Each year, the awards committee chooses individuals, families and companies based on their years of service, number of volunteer hours and financial contributions to the organization and the people it supports.
The winners of the 2020 Community Partner Awards are Cindy Laurent, Andy Bleck and Sarah Montgomery, the Sauer family and Medica. Hammer’s Community Partner Youth Award recipient is Abby Oldham.
Wayzata High School senior Abby Oldham has volunteered her time as a one-on-one volunteer with Gina at one of Hammer's homes. When they get together, the activity is typically whatever Gina likes to do, which often includes painting nails, putting on a movie or watching cooking shows.
Oldham has also volunteered at Hammer's Reach for Ralph event and the organization's Earth Day Celebration.
Laurent has been a Hammer volunteer since 2015 and has accrued more than 1,000 hours of service.
She has served as a one-on-one volunteer and has joined four Hammer Travel trips for people served by the organization. She is also an ambassador for the organization’s development department and a special event volunteer.

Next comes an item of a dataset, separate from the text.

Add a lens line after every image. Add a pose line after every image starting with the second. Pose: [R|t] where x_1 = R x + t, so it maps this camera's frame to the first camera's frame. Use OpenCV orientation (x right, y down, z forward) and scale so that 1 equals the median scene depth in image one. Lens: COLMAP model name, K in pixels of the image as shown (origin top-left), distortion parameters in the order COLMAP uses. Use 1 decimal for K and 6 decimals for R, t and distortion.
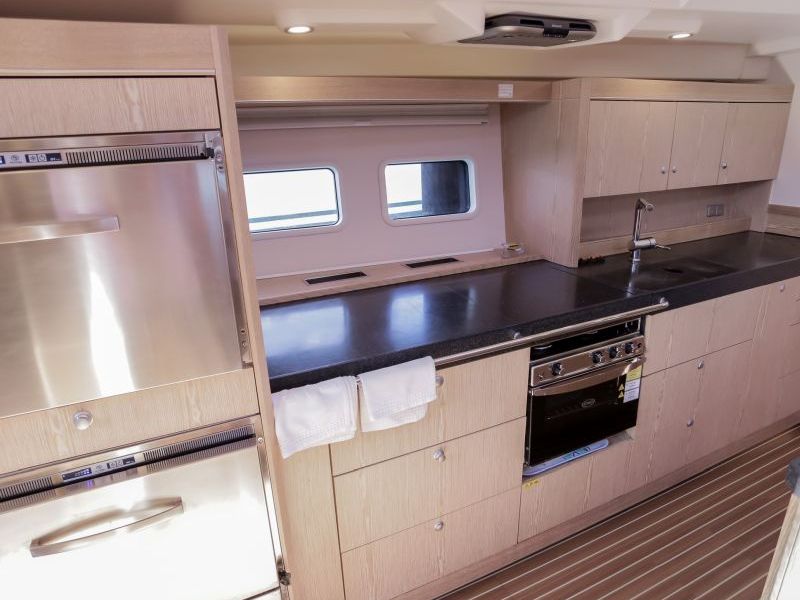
lens RADIAL K [[497.1, 0, 396.7], [0, 497.1, 298.4], [0, 0, 1]] dist [-0.065761, 0.021661]
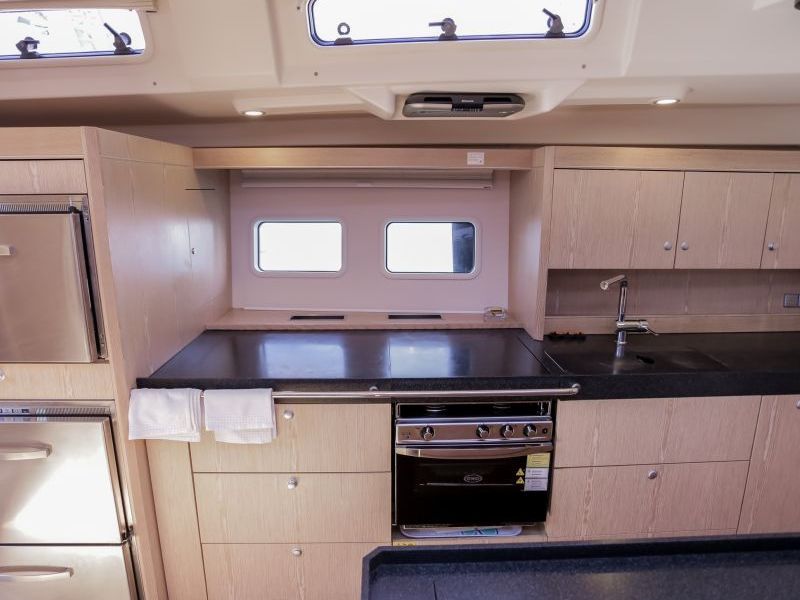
lens RADIAL K [[497.1, 0, 401.9], [0, 497.1, 297.5], [0, 0, 1]] dist [-0.065761, 0.021661]
pose [[0.917170, 0.118913, -0.380340, 0.575310], [-0.156056, 0.985388, -0.068239, -0.045926], [0.366668, 0.121941, 0.922326, 0.023499]]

Laurent and her family have also volunteered at the annual Family Day Picnic for the past three years and helped serve at last year’s Hammer Thanksgiving.

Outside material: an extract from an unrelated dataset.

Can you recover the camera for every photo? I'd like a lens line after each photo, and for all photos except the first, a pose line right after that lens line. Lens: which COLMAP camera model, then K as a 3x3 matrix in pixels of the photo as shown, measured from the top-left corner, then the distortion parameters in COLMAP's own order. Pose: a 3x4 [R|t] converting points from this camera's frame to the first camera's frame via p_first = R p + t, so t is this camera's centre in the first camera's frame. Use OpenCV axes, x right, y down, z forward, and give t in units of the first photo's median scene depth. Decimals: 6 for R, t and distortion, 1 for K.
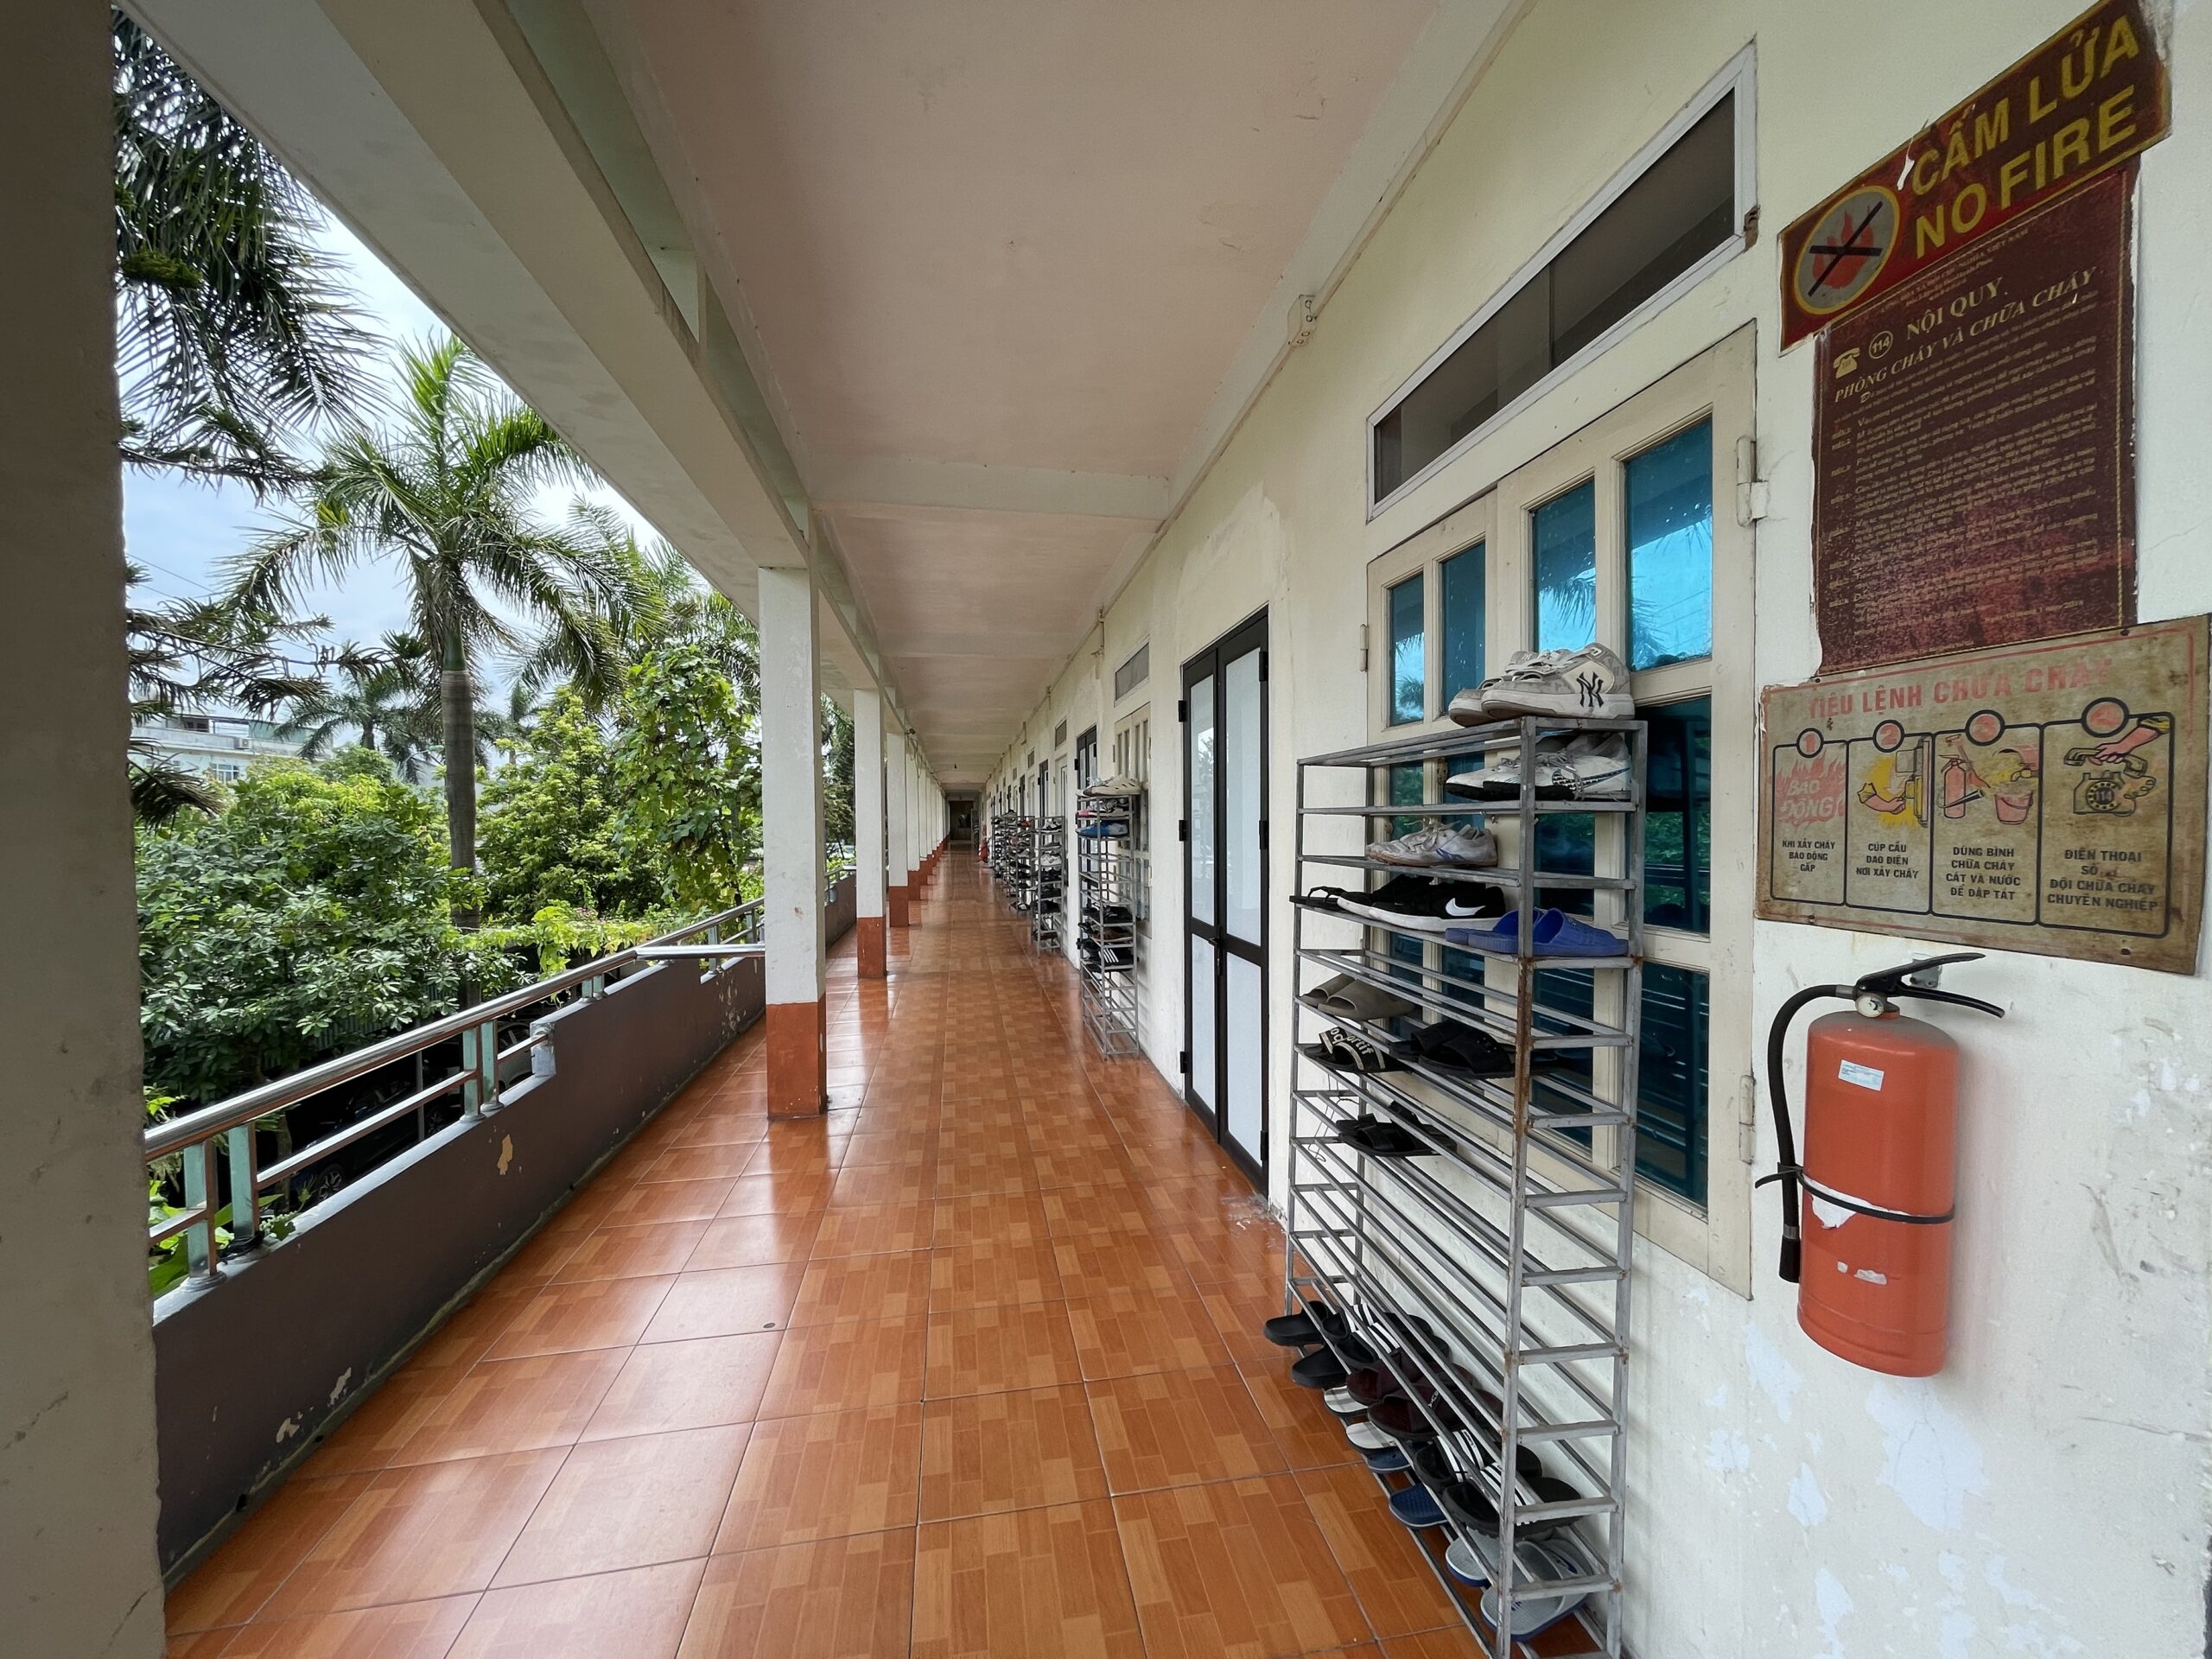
lens RADIAL K [[890.8, 0, 1112.9], [0, 890.8, 835.2], [0, 0, 1]] dist [-0.000465, 0.000518]
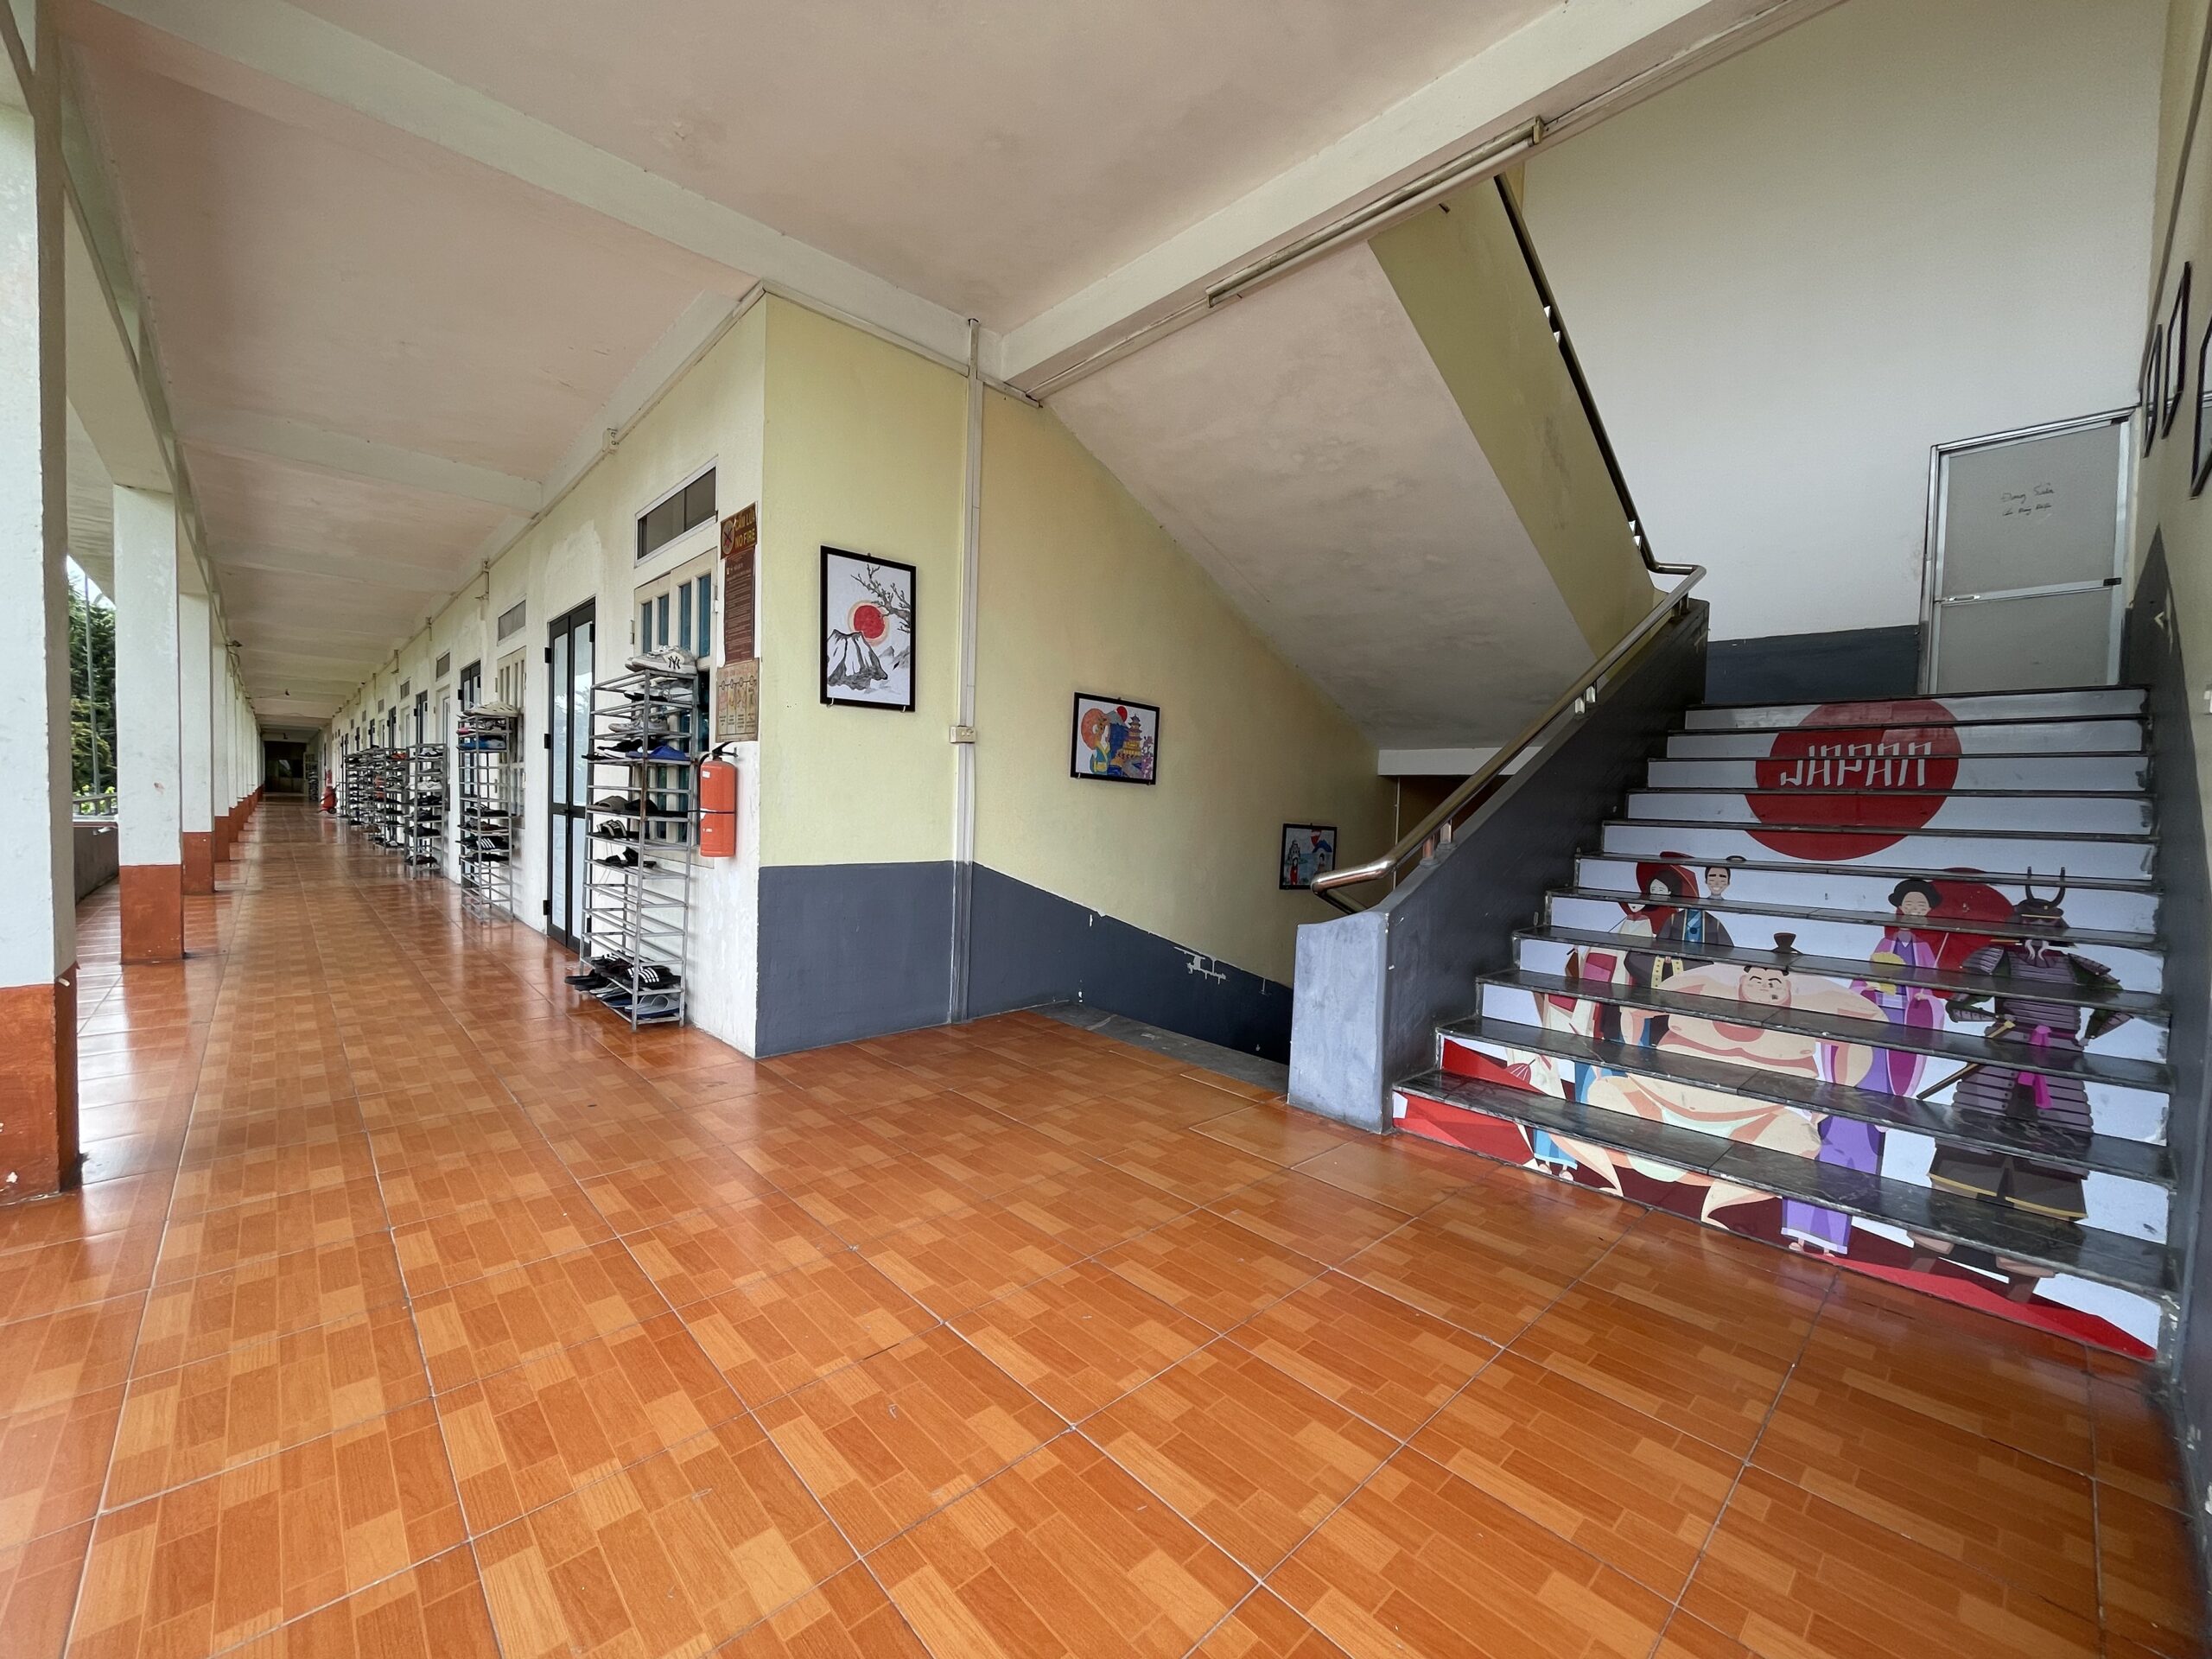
lens RADIAL K [[890.8, 0, 1102.0], [0, 890.8, 821.9], [0, 0, 1]] dist [-0.000465, 0.000518]
pose [[0.838078, 0.013539, 0.545382, 0.032197], [-0.023975, 0.999640, 0.012027, 0.057334], [-0.545023, -0.023155, 0.838101, -0.442079]]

Andy Bleck and Sarah Montgomery
Bleck began his service to the organization as a one-on-one volunteer. Wanting to connect more with the people he was seeing, he decided to launch the organization’s floor hockey league in 2014.
In need of a second coach for the league, Bleck reached out to his friend Montgomery, who agreed to join.

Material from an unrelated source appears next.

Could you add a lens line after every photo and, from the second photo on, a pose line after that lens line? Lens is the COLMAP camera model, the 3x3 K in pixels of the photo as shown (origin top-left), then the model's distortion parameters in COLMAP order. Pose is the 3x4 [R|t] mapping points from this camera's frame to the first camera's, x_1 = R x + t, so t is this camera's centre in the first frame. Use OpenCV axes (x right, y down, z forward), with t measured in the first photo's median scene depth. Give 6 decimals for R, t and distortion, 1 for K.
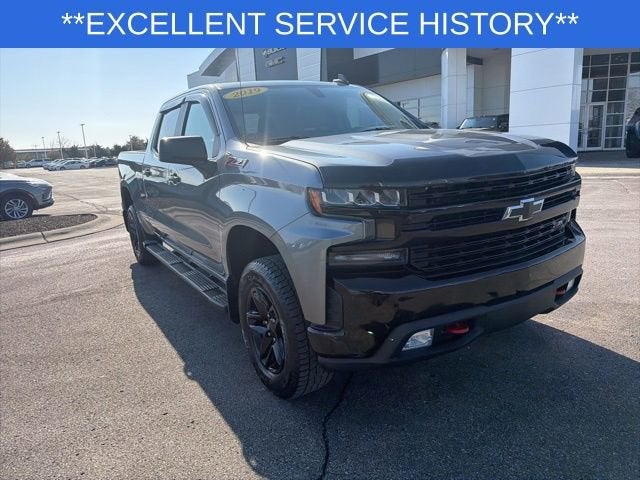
lens RADIAL K [[450.9, 0, 313.8], [0, 450.9, 231.2], [0, 0, 1]] dist [0.079572, -0.114578]
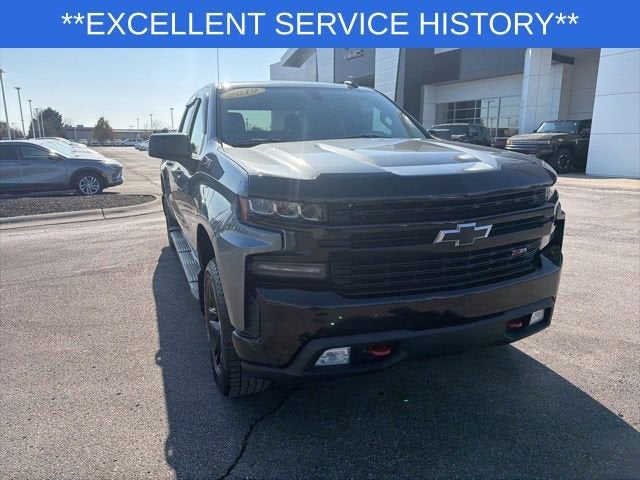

The volunteers have also helped out at Hammer’s Spring Breakfast, Family Day Picnic and have attended the organization’s theater productions.
The Sauer family
The Sauer Family has been volunteering with individuals at one of the organization’s homes since 2013. Since then, John, Linda and Abby Sauer have accrued more than 700 hours of volunteer service.
Abby learned of Hammer’s need for volunteers during her service learning class at Benilde-St. Margaret’s. Volunteering was a component of her class, so she reached out to Hammer to see how she could help and was quickly matched with a home needing a volunteer to do arts and crafts.
Abby also recruited her father to join in the volunteer activity, with her mother working behind the scenes to provide them with crafting ideas.
In 2012, the health services company Medica partnered with Hammer to provide care coordination for 300 special needs basic care program members. Medica has provided financial donations to Hammer and has invited employees to offer their time with the organization.
Until the COVID-19 pandemic prompted social distancing measures, two groups of Medica employees have volunteered their time to help with Hammer’s day program for residents.
Renee Farrow, who has worked with Medica for 16 years, leads one of the teams. She said volunteers from her team of 40-45 people would visit one of the organization’s homes for smaller activities like painting or bigger events like going to the zoo.
Farrow said she’s grown to understand just how important volunteers are to the organization’s work.
“Their mission really is to keep the residents in the community and to give them something to look forward to. … And I love the staff at Hammer. Their work is so invaluable,” she said. “You really can’t put a price on the work they do and how much they care about the residents. It inspires me and I know it also inspires the other people who go and volunteer.”
Farrow said it’s been difficult for her and the team not to be able to go visit the residents because of the pandemic.
“I can’t wait to get back,” she said.
Sabrinna Berghorst leads the second team of volunteers, which would regularly help with bowling outings and help residents celebrate the holidays with parties and activities.
Since the pandemic, Berghorst said they’ve had to make the shift to communicating online and having virtual birthday celebrations for residents.
“They’re now my friends. It’s really evolved into something pretty cool and we’re all missing them a lot since we haven’t been able to see them,” Berghorst said.